Farrer predicts that eventually commercial rates for Private Option enrollees will fall below Medicare rates. Hospitals and clinics, he stated, will start to lose money on the Private Option population. Combine that with Arkansas’ recent “episodic care” policy that at year-end pays savings shares for services performed at or below a state-determined “threshold” cost and assigns risk responsibility for services that cost above that point, Farrer and other legislators fear that private physicians will start “cherry-picking” patients and increase the burden on hospitals and clinics to care for the sickest patients—both Private Option enrollees and the uninsured.
Yet the Arkansas Hospital Association supported the Private Option. Bo Ryall called it a “tremendous positive” for Arkansas hospitals, writing off commercial insurance rate concerns as almost secondary.
“On the one hand, we’re definitely concerned about commercial insurance rates, but on the other hand, most of the people that are signing up for the Private Option were previously uninsured and we were getting close to zero on reimbursed care," Ryall said. "Now we’re getting Medicare rates and sometimes above, so overall, we consider it a positive.”
The Bigger Picture
If the Private Option meets its 250,000 mark, Arkansas will cut its uninsured population in half. The scope of other state proposals is similar: If the New Hampshire House does as expected and passes their proposal, 38,000 additional individuals would receive coverage through the state’s managed care program this summer—about a quarter of their 2011-2012 uninsured population. Iowa has already passed legislation that makes approximately 100,000 individuals newly-eligible, about a third of their 2011-2012 uninsured population.
So will that reduction in uninsured translate into a dip in uncompensated care for hospitals and clinics, and will that drop “make up” for the likely-to-be-reduced reimbursement rates? Maybe for hospitals, but for the far-more vulnerable clinics, that seems unlikely. Other states exploring the Private Option are also asking the federal government to allow them to install a safety net for hospitals and clinics by guaranteeing that rates will stay at or above Medicare levels (Pennsylvania’s Governor Tom Corbett recently submitted the state’s final application, which included a guarantee that centers keep their current rates and that health plans include them in their networks). Decisions are still pending, but if Arkansas is any example, it seems unlikely that these guarantees will be approved.
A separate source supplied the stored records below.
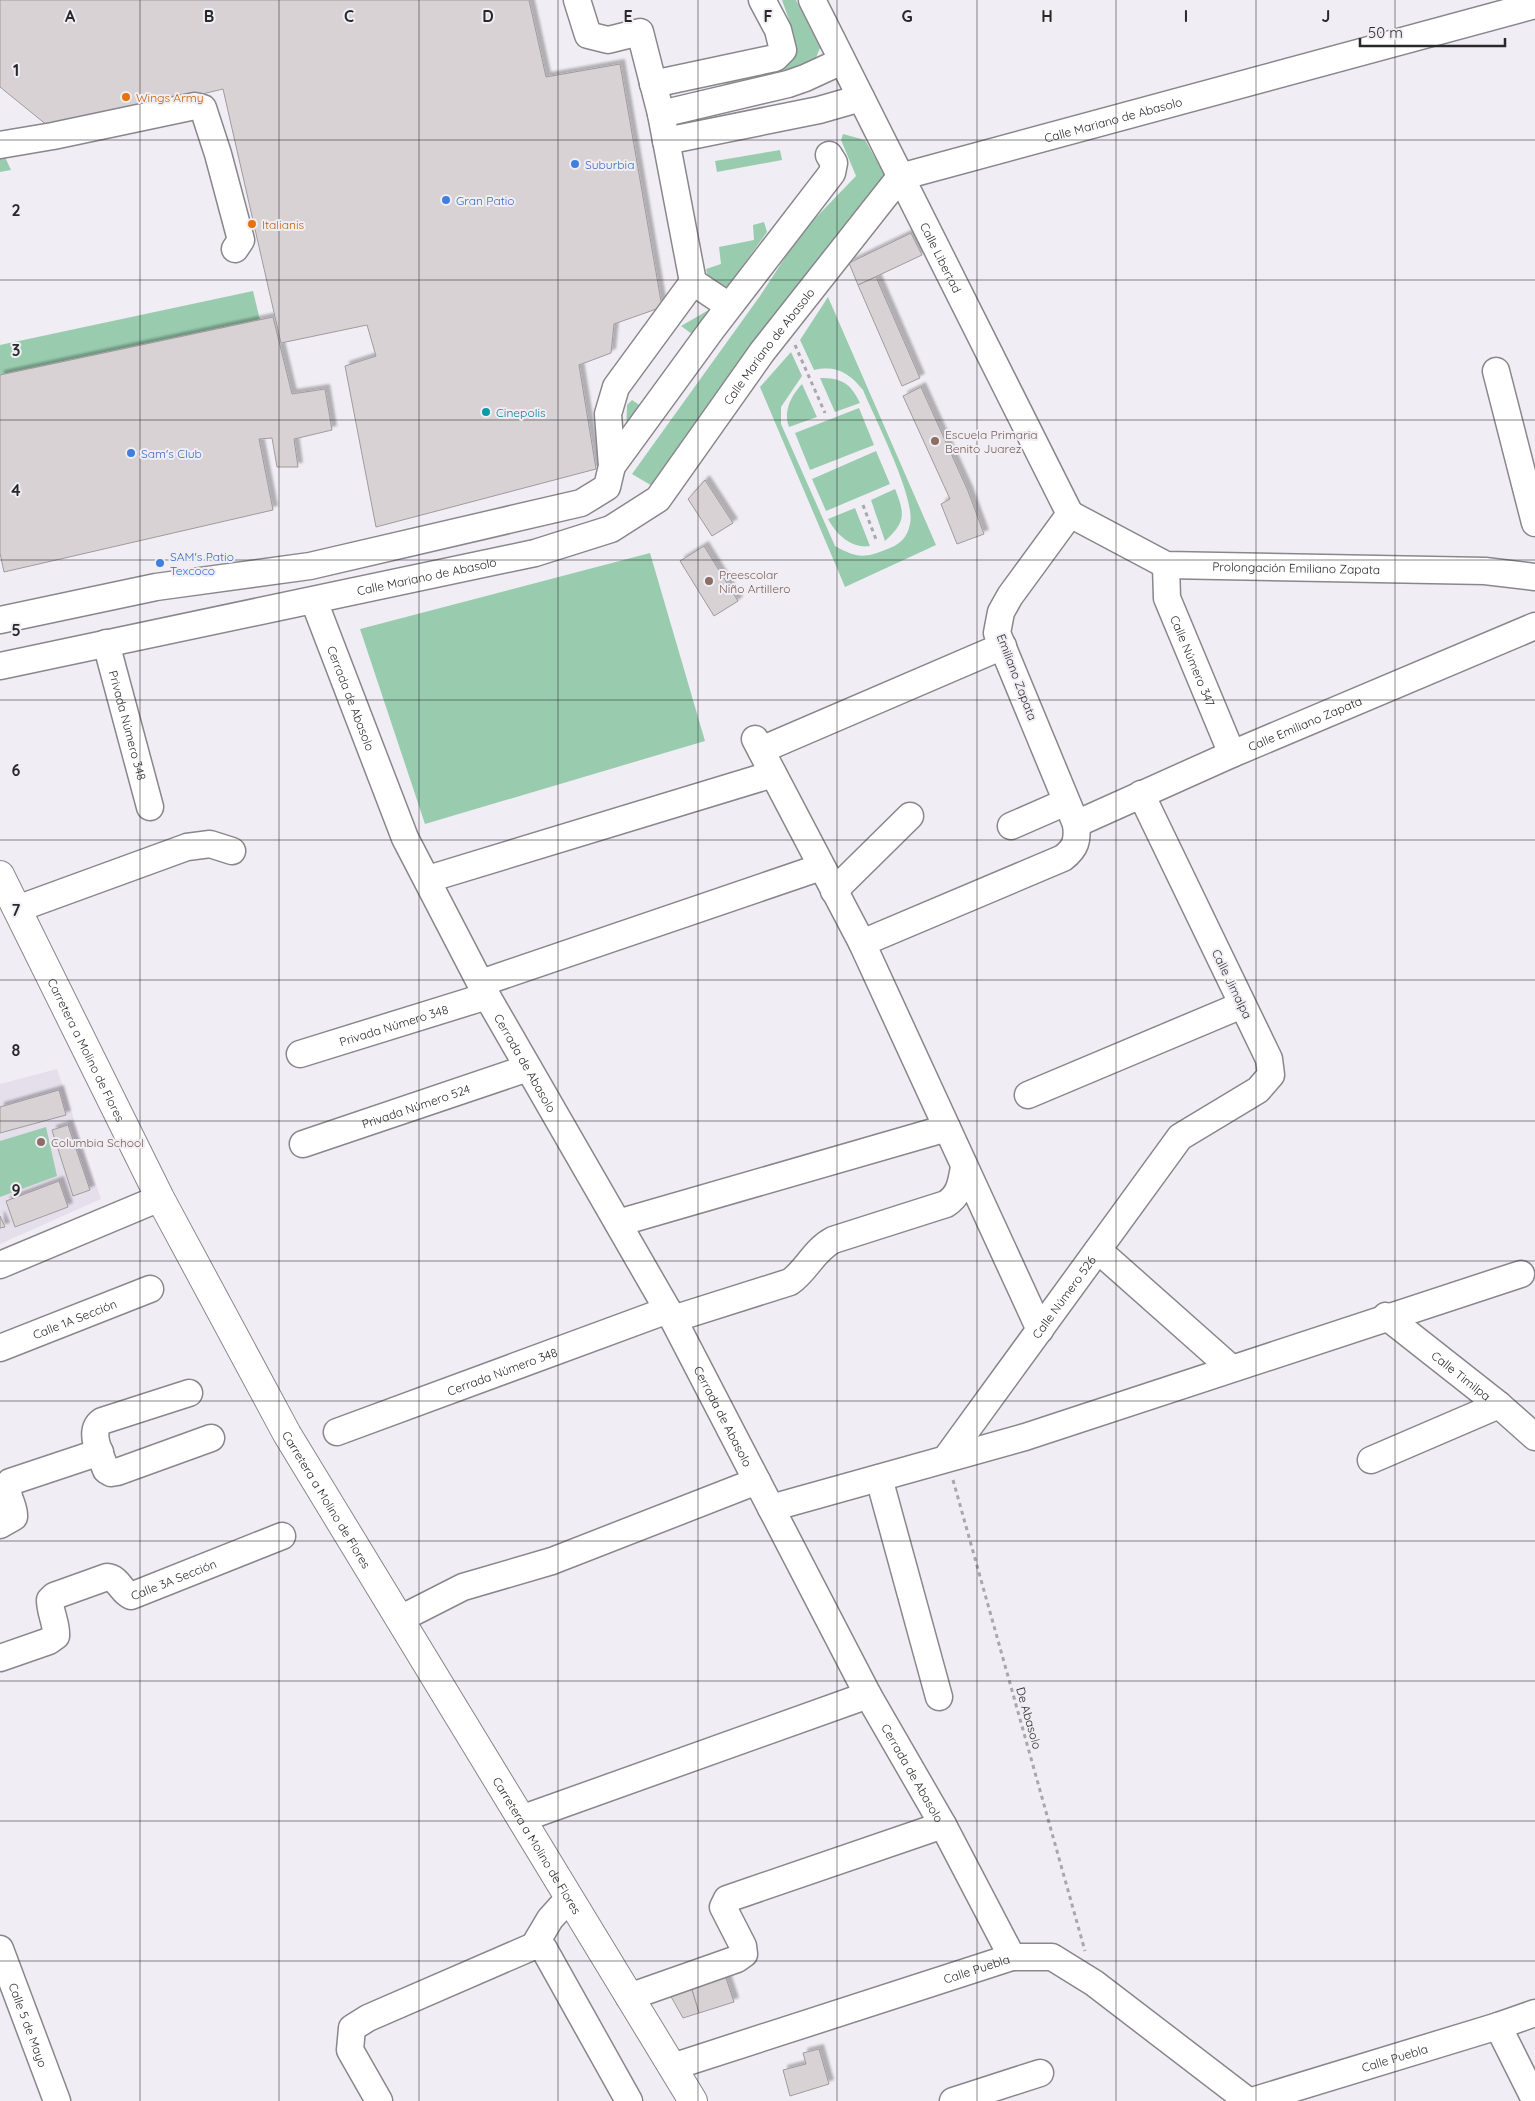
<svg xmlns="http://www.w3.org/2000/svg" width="1535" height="2101" viewBox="0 0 1535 2101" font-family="Quicksand,sans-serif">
	<defs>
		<filter id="shadow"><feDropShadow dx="4.5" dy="-4.5" stdDeviation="1" flood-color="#0004"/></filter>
	</defs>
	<rect width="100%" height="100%" fill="#f0eef4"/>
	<!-- built -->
	<polygon fill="#e5dfec" points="57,1069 101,1199 0,1244 0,1084"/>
	<!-- green -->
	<g fill="#99ccaf">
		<polygon points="782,0 796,0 820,48 815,60 804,71 726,91 725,77 787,57 796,47 793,31"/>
		<polygon points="843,134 865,140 889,183 659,490 632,474 760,296 801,233 856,176 841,140"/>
		<polygon points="780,150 782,160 717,172 715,161"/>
		<polygon points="5,157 11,170 0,172 0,158"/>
		<polygon points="764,222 767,232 728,286 723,288 707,274 706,269 721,264 719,247 754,240 753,225"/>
		<polygon points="253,291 260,320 0,375 0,345"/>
		<path d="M828,297L936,545L845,587L760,387L791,352L802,376L781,407V424L835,546C855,557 863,559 885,550C899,545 907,539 910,524C916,498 874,417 863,390C849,373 837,365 814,370L800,340Z"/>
		<polygon points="712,308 692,334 681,326"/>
		<path d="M820,378C842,378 850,383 860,403L835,412Z"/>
		<path d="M802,384L817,417L789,427C783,411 791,396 802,384Z"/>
		<polygon points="632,400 650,412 626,438 627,405"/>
		<polygon points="859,408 874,445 810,470 795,433"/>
		<polygon points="876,451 890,484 826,511 812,479"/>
		<path d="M895,489C905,514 906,522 885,541L871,500Z"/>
		<path d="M855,508L870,546C851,549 836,534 828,519Z"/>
		<polygon points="650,553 705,741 425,824 360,629"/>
		<polygon points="46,1127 57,1176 0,1197 0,1141"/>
	</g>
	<!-- building -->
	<g fill="#d9d2d4" stroke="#a19a9d" filter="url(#shadow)">
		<polygon points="0,0 529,0 546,77 620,64 662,307 614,324 611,353 579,365 596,469 376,527 345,366 376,356 367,325 281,343 223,89 53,130 0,87"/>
		<polygon points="911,233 922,255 858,285 849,263"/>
		<polygon points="876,277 920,378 902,386 858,285"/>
		<polygon points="273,317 292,394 325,389 332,430 294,439 298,467 277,467 272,438 259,439 273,510 4,572 0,553 0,375"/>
		<polygon points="921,387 968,491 984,534 957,544 941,504 950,499 903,396"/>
		<polygon points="705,480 733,523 712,536 688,499"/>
		<polygon points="704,546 738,601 714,616 680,561"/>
		<polygon points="59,1090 66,1115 0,1133 0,1107"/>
		<polygon points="68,1125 90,1190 73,1196 52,1130"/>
		<polygon points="59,1181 68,1207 15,1227 6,1201"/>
		<polygon points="0,1216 5,1227 0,1228"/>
		<polygon points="722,1966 734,2002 699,2013 688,1977"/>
		<polygon points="688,1977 699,2013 683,2018 665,1986"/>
		<polygon points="819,2049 829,2084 790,2096 783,2070 806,2064 803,2053"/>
	</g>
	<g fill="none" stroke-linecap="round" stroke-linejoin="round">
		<!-- minor casing -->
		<g stroke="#89868c" stroke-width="29">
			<g id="minor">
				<path id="s1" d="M812,0L1070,514"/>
				<polyline points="653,84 775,58 783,50 778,30 762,0"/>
				<polyline points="661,114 788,84 805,78 842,61"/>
				<polyline points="666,141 819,110 861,98"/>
				<polyline points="0,145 53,136 195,106 203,108 218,154 241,240 235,249"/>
				<polyline points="693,282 729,306"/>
				<polyline points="1496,371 1535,523"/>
				<polyline points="612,466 712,329 832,173 834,163 829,155"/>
				<path id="s2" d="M1070,514L1166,565L1485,571L1535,577"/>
				<path id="s3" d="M1166,565L1167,598L1232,754"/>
				<path id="s4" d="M314,601L405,838L487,996L673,1319L868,1695L943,1825L1012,1957"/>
				<polyline points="0,620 156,587 310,566 581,503 607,487 612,466 608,414 616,387 693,282 661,114 640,32 608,40 588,35 577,0"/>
				<path id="s5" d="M106,643L150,807"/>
				<path id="s6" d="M0,666L535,553L611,529L658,499L762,352L900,177L1535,5"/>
				<polyline points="755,739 862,943 1040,1330"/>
				<polyline points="761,750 1003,646"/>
				<path id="s7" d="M1076,824L1232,754L1535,626"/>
				<polyline points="1011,826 1066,802"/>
				<polyline points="428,879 773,774"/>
				<polyline points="834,891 910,816"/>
				<polyline points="17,909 187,847 210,844 232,851"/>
				<path d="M862,943L1063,858C1076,848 1078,840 1076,824L997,633L1001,612L1010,596L1070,514"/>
				<polyline points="481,983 821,867"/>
				<path id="s8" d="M300,1054L487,996"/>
				<polyline points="1028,1095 1242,1005"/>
				<path id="s9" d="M303,1144L528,1068"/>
				<polyline points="618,1223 947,1128"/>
				<polyline points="1098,1250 1231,1368"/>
				<polyline points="0,1265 160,1198"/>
				<path id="s10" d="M1386,1316L1499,1405L1535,1437"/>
				<path d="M673,1319L790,1282C807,1270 814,1250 833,1240L946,1204C960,1195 961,1183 964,1167"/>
				<path id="s11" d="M0,1348L150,1289"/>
				<path d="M189,1393L102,1421C87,1431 101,1455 106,1470L111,1473L117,1472L211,1438"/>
				<path id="s12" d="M337,1432L668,1310"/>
				<path id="s13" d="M947,1457L1180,1137L1258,1090L1271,1075L1269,1059L1141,794"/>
				<polyline points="1371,1460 1499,1405"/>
				<polyline points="879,1478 939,1697"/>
				<polyline points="771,1508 1025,1437 1521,1274"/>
				<path d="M0,1525L14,1517C15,1505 3,1493 10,1482L100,1452"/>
				<polyline points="400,1619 463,1587 552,1561 757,1481"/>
				<path id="s14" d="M0,1658L49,1641L56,1636C57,1624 50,1613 50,1600L54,1596L107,1577C119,1578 121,1592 131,1596L282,1536"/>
				<polyline points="521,1819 868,1695"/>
				<polyline points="534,1946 544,1949 629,2101"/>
				<path id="s15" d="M0,1949L57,2101"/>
				<polyline points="629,1997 737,1959 744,1954 743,1946 723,1907 727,1899 943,1825"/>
				<polyline points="1498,2026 1535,2100"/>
				<path id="s16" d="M672,2067L1012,1957H1052L1094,1983L1248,2101"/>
				<polyline points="379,2101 350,2050 352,2028 368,2018 534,1946 550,1919 569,1898"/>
				<polyline points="953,2101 1040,2073"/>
				<path id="s17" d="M1252,2101L1498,2026L1535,2013"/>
			</g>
		</g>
		<!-- major casing -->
		<g stroke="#89868c" stroke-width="30">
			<g id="major">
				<path id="s18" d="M0,875L160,1198L287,1434L693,2101"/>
			</g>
		</g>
		<!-- path -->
		<g stroke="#a8a7ac" stroke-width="3" stroke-dasharray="4 4" stroke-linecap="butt">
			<polyline points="795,345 825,413"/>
			<polyline points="863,505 877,542"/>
			<polyline points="953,1480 1085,1951"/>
		</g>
		<!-- minor -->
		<use href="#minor" stroke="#fff" stroke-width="26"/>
		<!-- major -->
		<use href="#major" stroke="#fff" stroke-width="28"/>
	</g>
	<!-- grid -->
	<path fill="none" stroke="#29292b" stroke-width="1" stroke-opacity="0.55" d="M140,0V2101M279,0V2101M419,0V2101M558,0V2101M698,0V2101M837,0V2101M977,0V2101M1116,0V2101M1256,0V2101M1395,0V2101M0,140H1535M0,280H1535M0,420H1535M0,560H1535M0,700H1535M0,840H1535M0,980H1535M0,1121H1535M0,1261H1535M0,1401H1535M0,1541H1535M0,1681H1535M0,1821H1535M0,1961H1535"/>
	<!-- markers -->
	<g fill="#e8710a" stroke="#f0eef4" stroke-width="2">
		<circle cx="126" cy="97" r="5"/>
		<circle cx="252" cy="224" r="5"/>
	</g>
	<g fill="#3f7fe0" stroke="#f0eef4" stroke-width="2">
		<circle cx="575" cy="164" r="5"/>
		<circle cx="446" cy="200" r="5"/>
		<circle cx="131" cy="453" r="5"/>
		<circle cx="160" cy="563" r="5"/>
	</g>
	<circle fill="#0f9aa8" stroke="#f0eef4" stroke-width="2" cx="486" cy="412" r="5"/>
	<g fill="#8d6e63" stroke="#f0eef4" stroke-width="2">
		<circle cx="935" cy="441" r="5"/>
		<circle cx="709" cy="581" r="5"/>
		<circle cx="41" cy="1142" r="5"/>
	</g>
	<g text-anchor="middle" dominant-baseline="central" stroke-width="4" stroke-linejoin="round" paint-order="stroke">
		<!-- food labels -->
		<g font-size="12" fill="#c56008" stroke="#f0eef4" text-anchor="start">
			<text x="136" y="97">Wings Army</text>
			<text x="262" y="224">Italianis</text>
		</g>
		<!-- street labels -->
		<g font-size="12" fill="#29292b" stroke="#f0eef4">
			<text stroke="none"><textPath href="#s6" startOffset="1306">Calle Mariano de Abasolo</textPath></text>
			<text stroke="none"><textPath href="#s1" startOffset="288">Calle Libertad</textPath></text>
			<text stroke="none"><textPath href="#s6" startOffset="871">Calle Mariano de Abasolo</textPath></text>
			<text stroke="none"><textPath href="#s2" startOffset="239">Prolongación Emiliano Zapata</textPath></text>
			<text stroke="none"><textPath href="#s6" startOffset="436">Calle Mariano de Abasolo</textPath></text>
			<text stroke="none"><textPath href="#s3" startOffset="101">Calle Número 347</textPath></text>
			<text transform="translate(1017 677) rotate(69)">Emiliano Zapata</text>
			<text stroke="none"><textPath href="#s4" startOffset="104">Cerrada de Abasolo</textPath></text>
			<text stroke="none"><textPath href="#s7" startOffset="250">Calle Emiliano Zapata</textPath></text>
			<text stroke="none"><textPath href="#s5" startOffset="85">Privada Número 348</textPath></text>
			<text transform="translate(1232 984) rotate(64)">Calle Jimalpa</text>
			<text stroke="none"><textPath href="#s8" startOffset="98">Privada Número 348</textPath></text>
			<text stroke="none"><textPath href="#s18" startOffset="195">Carretera a Molino de Flores</textPath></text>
			<text stroke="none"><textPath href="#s4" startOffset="509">Cerrada de Abasolo</textPath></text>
			<text stroke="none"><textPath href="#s9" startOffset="119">Privada Número 524</textPath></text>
			<text stroke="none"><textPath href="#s13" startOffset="198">Calle Número 526</textPath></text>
			<text stroke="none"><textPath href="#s11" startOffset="80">Calle 1A Sección</textPath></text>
			<text stroke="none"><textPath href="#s12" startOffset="176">Cerrada Número 348</textPath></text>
			<text stroke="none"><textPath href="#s10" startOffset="96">Calle Timilpa</textPath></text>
			<text stroke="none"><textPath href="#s4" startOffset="914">Cerrada de Abasolo</textPath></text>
			<text stroke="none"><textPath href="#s18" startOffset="705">Carretera a Molino de Flores</textPath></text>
			<text stroke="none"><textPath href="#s14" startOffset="236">Calle 3A Sección</textPath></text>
			<text transform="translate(1029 1718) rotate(74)">De Abasolo</text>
			<text stroke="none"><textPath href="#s4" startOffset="1318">Cerrada de Abasolo</textPath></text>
			<text stroke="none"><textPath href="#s18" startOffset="1110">Carretera a Molino de Flores</textPath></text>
			<text stroke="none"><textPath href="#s16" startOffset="320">Calle Puebla</textPath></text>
			<text stroke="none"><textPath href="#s15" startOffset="81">Calle 5 de Mayo</textPath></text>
			<text stroke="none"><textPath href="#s17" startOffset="149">Calle Puebla</textPath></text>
		</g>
		<!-- shop labels -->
		<g font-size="12" fill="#366cbe" stroke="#f0eef4" text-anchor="start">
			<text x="585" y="164">Suburbia</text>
			<text x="456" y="200">Gran Patio</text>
			<text x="141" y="453">Sam's Club</text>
			<text x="170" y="556">SAM's Patio<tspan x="170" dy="14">Texcoco</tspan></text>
		</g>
		<!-- culture labels -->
		<g font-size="12" fill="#0d838f" stroke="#f0eef4" text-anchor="start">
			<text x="496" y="412">Cinepolis</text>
		</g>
		<!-- education labels -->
		<g font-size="12" fill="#785e54" stroke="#f0eef4" text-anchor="start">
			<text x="945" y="434">Escuela Primaria<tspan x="945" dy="14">Benito Juarez</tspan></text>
			<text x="719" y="574">Preescolar<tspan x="719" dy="14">Niño Artillero</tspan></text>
			<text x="51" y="1142">Columbia School</text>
		</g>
	</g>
	<g font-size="16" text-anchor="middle" font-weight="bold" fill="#29292b" stroke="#f0eef4" stroke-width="4" stroke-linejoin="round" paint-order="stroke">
		<text x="70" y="22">A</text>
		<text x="209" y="22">B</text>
		<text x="349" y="22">C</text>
		<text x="488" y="22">D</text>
		<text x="628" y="22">E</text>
		<text x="768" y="22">F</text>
		<text x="907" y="22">G</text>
		<text x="1047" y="22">H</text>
		<text x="1186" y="22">I</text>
		<text x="1326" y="22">J</text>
		<text x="16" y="76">1</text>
		<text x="16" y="216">2</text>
		<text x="16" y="356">3</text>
		<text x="16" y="496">4</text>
		<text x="16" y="636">5</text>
		<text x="16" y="776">6</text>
		<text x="16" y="916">7</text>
		<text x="16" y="1056">8</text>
		<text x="16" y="1196">9</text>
	</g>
	<!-- scale -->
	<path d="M1360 38v8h145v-8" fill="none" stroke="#29292b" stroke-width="2.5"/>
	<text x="1368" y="38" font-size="15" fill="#29292b" stroke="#f0eef4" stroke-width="4" paint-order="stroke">50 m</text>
</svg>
What seems more likely is that hospitals are taking a short-sighted approach that will provide them with a cash boon in the short run, without insisting on legislation that benefits providers in the long run. Even at full utilization, the Private Option can’t produce the same impact on hospitals’ bottom line as real cash from real customers—but of course, if those were available, there would be no need for Medicaid in the first place.
In the short term, at least, the impact is likely to vary from provider to provider, with clinics bearing the brunt of the cost. It’s likely to be six months or a year before any systemic data is available that other states can use to craft their own policies.
“Administrators know that one of the principal challenges of changing the way you pay inevitably redistributes pay amongst providers,” Allison said. “It’s part of a distributive system—it’s not going to have the same effect on everyone.”